列出 pandas 数据框中每组的唯一值计数 [英] Listing unique value counts per groups in pandas dataframe
问题描述
我是熊猫和python的新手。
I am new to pandas and python.
我试图将项目按一列分组,并按组列出数据框中的信息。
I am trying to group items by one column and list the information from the data frame per group.
我的数据框:
B C D E F
1 Honda USA 2000 Washington New
2 Honda USA 2001 Salt Lake Used
3 Ford Canada 2005 Washington New
4 Toyota USA 2010 Ney York Used
5 Honda USA 2001 Salt Lake Used
6 Honda Canada 2011 Salt Lake Crashed
7 Ford Italy 2014 Rome New
我正在尝试按以下方式对数据框进行分组列 B
并列出多少 C
, D
, E
, F
列值在组 B
中。例如,我们看到在 B
列中有4个 Honda
,我将其分组在一起。然后我要列出以下信息-美国(3),加拿大(1),2000(1),2001(2),2011(1),华盛顿(1),盐湖(3) ,New(1),Used(2),Crashed(1)
并在B列中对每个组(汽车品牌)进行相同操作:
I am trying to group my dataframe by column B
and list how many C
, D
, E
, F
column values are in group B
. For example we see that in column B
there are 4 Honda
which I am grouping it together. Then I want to list the following information - USA(3), Canada(1), 2000(1),2001(2), 2011(1), Washington(1), Salt Lake(3), New(1), Used(2), Crashed(1)

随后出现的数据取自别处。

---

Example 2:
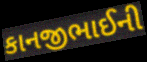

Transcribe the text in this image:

કાનજીભાઈની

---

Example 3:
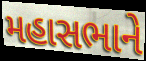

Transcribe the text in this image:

મહાસભાને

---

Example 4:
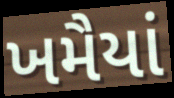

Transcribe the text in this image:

ખમૈયાં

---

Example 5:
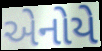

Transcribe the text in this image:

એનોયે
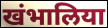
खंभालिया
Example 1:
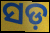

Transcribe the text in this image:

ସଡ଼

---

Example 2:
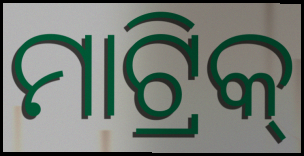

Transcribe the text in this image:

ମାଟ୍ରିକ୍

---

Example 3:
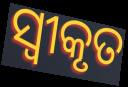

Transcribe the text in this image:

ସ୍ବୀକୃତ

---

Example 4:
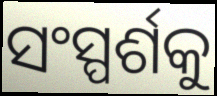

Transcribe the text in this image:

ସଂସ୍ପର୍ଶକୁ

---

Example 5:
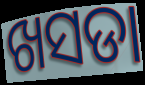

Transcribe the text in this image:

ଖସଡା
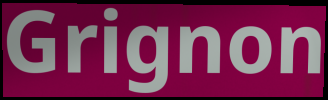
Grignon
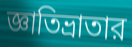
জ্ঞাতিভ্রাতার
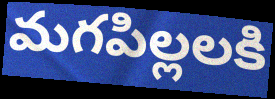
మగపిల్లలకి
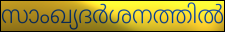
സാംഖ്യദർശനത്തിൽ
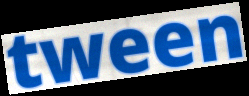
tween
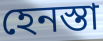
হেনস্তা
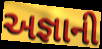
અજ્ઞાની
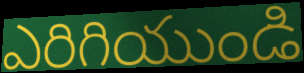
ఎరిగియుండి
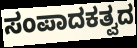
ಸಂಪಾದಕತ್ವದ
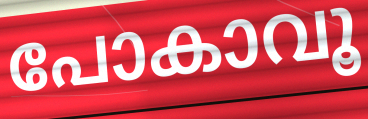
പോകാവൂ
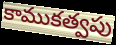
కాముకత్వపు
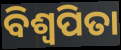
ବିଶ୍ଵପିତା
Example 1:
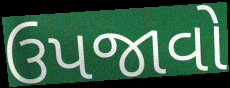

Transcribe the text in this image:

ઉપજાવો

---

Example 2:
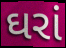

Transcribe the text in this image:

ઘરાં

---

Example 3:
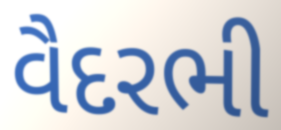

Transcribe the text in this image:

વૈદરભી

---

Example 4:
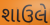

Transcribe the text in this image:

શાઉલે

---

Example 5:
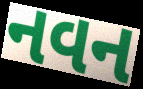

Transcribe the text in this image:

નવન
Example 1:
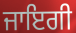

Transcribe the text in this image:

ਜਾਇਗੀ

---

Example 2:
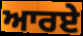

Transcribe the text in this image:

ਆਰਏ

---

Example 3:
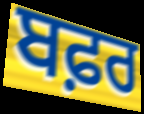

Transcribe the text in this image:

ਬਫ਼ਰ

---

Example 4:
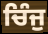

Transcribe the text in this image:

ਚਿੰਜੁ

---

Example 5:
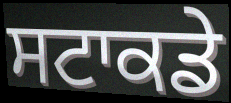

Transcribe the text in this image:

ਸਟਾਕਡੇ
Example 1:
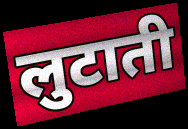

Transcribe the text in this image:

लुटाती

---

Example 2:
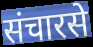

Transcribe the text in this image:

संचारसे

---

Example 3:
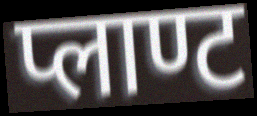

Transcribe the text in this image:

प्लाण्ट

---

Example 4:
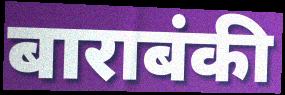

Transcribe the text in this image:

बाराबंकी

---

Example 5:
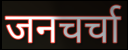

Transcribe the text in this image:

जनचर्चा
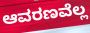
ಆವರಣವೆಲ್ಲ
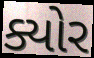
ક્યોર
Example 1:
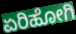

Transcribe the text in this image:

ಏರಿಹೋಗಿ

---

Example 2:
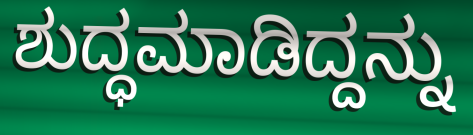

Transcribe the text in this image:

ಶುದ್ಧಮಾಡಿದ್ದನ್ನು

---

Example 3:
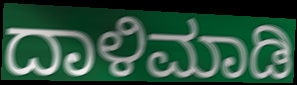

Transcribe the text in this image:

ದಾಳಿಮಾಡಿ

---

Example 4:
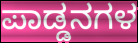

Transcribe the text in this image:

ಪಾಡ್ಡನಗಳ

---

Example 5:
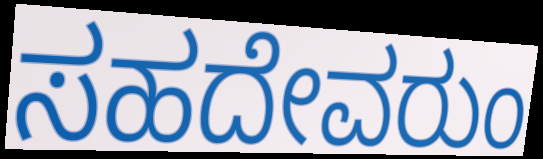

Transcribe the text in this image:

ಸಹದೇವರುಂ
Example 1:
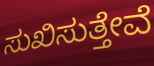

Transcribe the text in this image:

ಸುಖಿಸುತ್ತೇವೆ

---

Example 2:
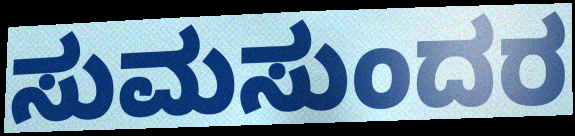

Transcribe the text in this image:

ಸುಮಸುಂದರ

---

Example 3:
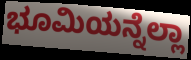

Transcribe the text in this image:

ಭೂಮಿಯನ್ನೆಲ್ಲಾ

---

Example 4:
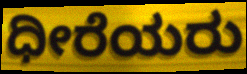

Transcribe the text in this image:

ಧೀರೆಯರು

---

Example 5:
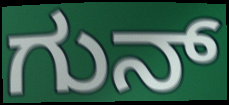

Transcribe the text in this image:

ಗುನ್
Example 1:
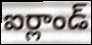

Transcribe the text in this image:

ఐర్లాండ్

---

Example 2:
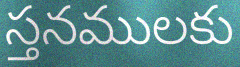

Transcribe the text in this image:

and do the same per every group ( car make ) in column B:
Car Country Year City Condition
1 Honda(4) USA(3) 2000(1) Washington(1) New(1)

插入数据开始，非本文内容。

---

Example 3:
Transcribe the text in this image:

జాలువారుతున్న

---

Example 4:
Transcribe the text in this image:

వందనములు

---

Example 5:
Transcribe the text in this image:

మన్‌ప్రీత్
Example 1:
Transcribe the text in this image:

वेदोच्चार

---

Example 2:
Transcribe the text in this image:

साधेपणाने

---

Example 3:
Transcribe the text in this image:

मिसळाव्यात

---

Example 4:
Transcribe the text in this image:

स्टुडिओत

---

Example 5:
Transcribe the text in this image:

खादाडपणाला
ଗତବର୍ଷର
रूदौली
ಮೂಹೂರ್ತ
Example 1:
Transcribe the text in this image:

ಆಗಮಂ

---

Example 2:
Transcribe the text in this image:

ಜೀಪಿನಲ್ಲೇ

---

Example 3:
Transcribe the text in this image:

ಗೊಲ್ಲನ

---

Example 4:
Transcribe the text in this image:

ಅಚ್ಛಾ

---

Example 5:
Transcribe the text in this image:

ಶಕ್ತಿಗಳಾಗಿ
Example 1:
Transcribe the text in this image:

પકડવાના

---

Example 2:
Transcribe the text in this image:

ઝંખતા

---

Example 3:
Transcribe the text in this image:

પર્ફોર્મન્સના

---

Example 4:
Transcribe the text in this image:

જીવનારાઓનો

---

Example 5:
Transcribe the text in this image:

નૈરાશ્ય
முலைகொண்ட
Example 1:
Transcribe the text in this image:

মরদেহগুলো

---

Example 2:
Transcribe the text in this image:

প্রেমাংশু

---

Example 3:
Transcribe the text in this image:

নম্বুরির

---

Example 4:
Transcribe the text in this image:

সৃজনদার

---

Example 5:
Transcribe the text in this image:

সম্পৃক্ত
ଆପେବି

Canada(1) 2001(2) Salt Lake(3) Used(2)
2011(1) Crashed(1)
2 Ford(2) Canada(1) 2005(5) Washington(1) New(2)
Italy(1) 2014(1) Rome(1)
...
到目前为止我已经尝试过:
What I've tried so far:
df.groupby(['B'])
哪个给了我< pandas.core.groupby.generic。 DataFrameGroupBy对象位于0x11d559080>
此时,我还不是确定将列 B
分组后,我应该如何继续前进以取得预期的结果。
At this point, I am not sure how I should code moving on forward getting the desired results after grouping the column B
.
谢谢
推荐答案
您需要带有自定义函数的lambda函数,以便分别使用 Series.value_counts
然后将index的值与 Series
的计数值连接在一起:
You need lambda function with custom function for processing each column separately with Series.value_counts
and then join values of index to values of counts of Series
together:
def f(x):
x = x.value_counts()
y = x.index.astype(str) + '(' + x.astype(str) + ')'
return y.reset_index(drop=True)
df1 = df.groupby(['B']).apply(lambda x: x.apply(f)).reset_index(drop=True)
print (df1)
B C D E F
0 Ford(2) Italy(1) 2014(1) Washington(1) New(2)
1 NaN Canada(1) 2005(1) Rome(1) NaN
2 Honda(4) USA(3) 2001(2) Salt Lake(3) Used(2)
3 NaN Canada(1) 2011(1) Washington(1) Crashed(1)
4 NaN NaN 2000(1) NaN New(1)
5 Toyota(1) USA(1) 2010(1) Ney York(1) Used(1)
这篇关于列出 pandas 数据框中每组的唯一值计数的文章就介绍到这了,希望我们推荐的答案对大家有所帮助,也希望大家多多支持IT屋!